Berlin | Berlin gilt nach Einschätzung des Bundeskriminalamts (BKA) als „Dreh und Angelpunkt“ vietnamesischer Menschenhändler in Westeuropa. Das sagte Carsten Moritz, Referatsleiter Menschenhandel beim BKA, dem RBB. Von zentraler Bedeutung sei dabei ein Industrie- und Gewerbegebiet im Stadtbezirk Lichtenberg, auf dem sich auch viele vietnamesischstämmige Geschäftsleute angesiedelt haben. Von Berlin aus würden illegal eingeschleuste Vietnamesen an Geschäftsleute in Deutschland und Westeuropa vermittelt.

Dort müssten sie dann die Kosten für die Schleusung, 10.000 bis 20.000 Euro pro Person, abarbeiten. Bei Einsätzen der Polizei sowie der Finanzkontrolle Schwarzarbeit (FKS) sei man deutschlandweit in Massagestudios, Nagelstudios, aber auch in Restaurants, der Fleisch- oder Schlachtindustrie sowie der Textil- und Reinigungsbranche auf illegal beschäftigte Vietnamesen gestoßen. Die Menschen seien dort unter „ausbeuterischen Bedingungen“ beschäftigt worden.

Ihr Einsatz erfolge vor allem in Bereichen, „wo man mit relativ geringen, unauffälligen Mitteln hohe Gewinne erzielen kann“, so Moritz. Deutschland gilt sowohl als Transit- als auch als Zielland. Im vergangenen Jahr wurde bei Überprüfungen von Geschäften und Unternehmen festgestellt, dass sich unter den illegal Beschäftigten auch Minderjährige befinden.

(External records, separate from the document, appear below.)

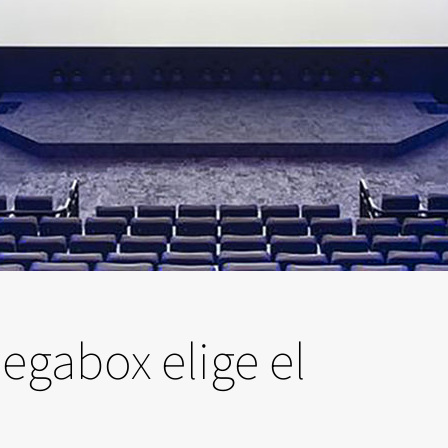
egabox elige el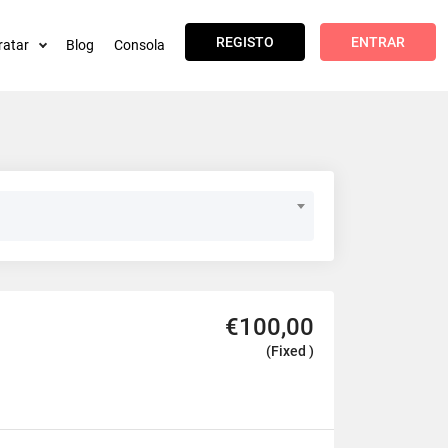
REGISTO
ENTRAR
ratar
Blog
Consola
€100,00
(Fixed )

Sie wurden, wie auch die Erwachsenen, in ihrer Heimat mit dem Versprechen, in Deutschland und Westeuropa arbeiten und Geld verdienen zu können, angelockt. Hinter den Schleusungen stecke „ein riesiges Netzwerk“, welches „in ganz Europa aktiv“ sei und „gewaltige Summen“ umsetze, so das BKA. In Deutschland seien die vietnamesischstämmigen Gruppierungen, „die im Bereich des Menschenhandels und der Arbeitsausbeutung aktiv sind“ inzwischen im gesamten Bundesgebiet vertreten. Auf Initiative des BKA soll aufgrund der steigenden nationalen und internationalen Fallzahlen im Jahr 2021 europaweit gegen die vietnamesische Kriminalität, den Menschenhandel und die Arbeitsausbeutung vorgegangen werden.

Bei der Bekämpfung werde man unter anderem mit den Polizeibehörden Polens, Großbritanniens, der Niederlande, Österreichs, der Schweiz, Belgiens und Tschechiens sowie Europol zusammenarbeiten.